The National Viral Hepatitis Roundtable (NVHR) and the Center for Health Law and Policy Innovation of Harvard Law School (CHLPI) have released a preliminary analysis on how state health insurance programs are addressing hepatitis C virus (HCV) treatment across the United States. The report notes that while major improvements have been made in expanding access to next-generation cures over the last year, many states still impose limitations on who gets treatment, Stat News reports.
The analysis notes that over the past two years, 16 state Medicaid programs have cut or dropped restrictions around access to hepatitis C treatment based on a patient’s stage of liver disease. This year, only seven states did not make public their criteria for hepatitis C treatment, down from 17 states in 2014, a sign that HCV treatment access is better than ever in the United States.
The improvements can be attributed to a recent push by the U.S. Center for Medicare and Medicaid Services (CMS) to open up access to hepatitis C treatment and halt restrictions that the center warned may be in violation of the federal law requiring Medicaid programs to pay for all medically necessary treatments. The drive to expand HCV treatment access has been backed by both the American Association for the Study of Liver Diseases (AASLD) and the Infectious Diseases Society of America (IDSA), which have issued official guidelines telling physicians to “treat all patients as promptly as feasible,” without restrictions.

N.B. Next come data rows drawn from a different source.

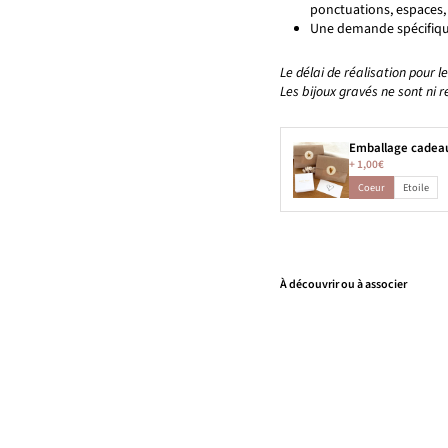
ponctuations, espaces
Une demande spécifiq
Le délai de réalisation pour 
Les bijoux gravés ne sont ni r
Emballage cadea
+
1,00€
Coeur
Etoile
À découvrir ou à associer
C
o
ll
i
e
r
"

However, the joint analysis also notes that many rules that continue to impede peoples’ access to hepatitis C treatment remain in place in states across the country. For example, the report found that eight states still have liver disease stage requirements for accessing HCV treatment. The analysis also noted that only seven states so far have peeled back restrictions that require patients to be sober before accessing a cure, and just seven states have eased limitations on physician prescribing for hepatitis C medications.
The reason for these limitations? The report notes the high cost of hepatitis C medications and states’ concerns that paying between $54,600 and $94,500 per patient for HCV treatment could bankrupt their health care programs over time. In response, HCV drugmakers, public health officials and health advocates have long argued that the cures will help patients avoid costly liver disease complications and thus save state Medicaid programs money over time.
CHLPI and NVHR advocates say a full analysis on these findings will be published early next year. In the meantime, health advocates have filed several lawsuits to push more states to open up hepatitis C treatment access, which are currently underway.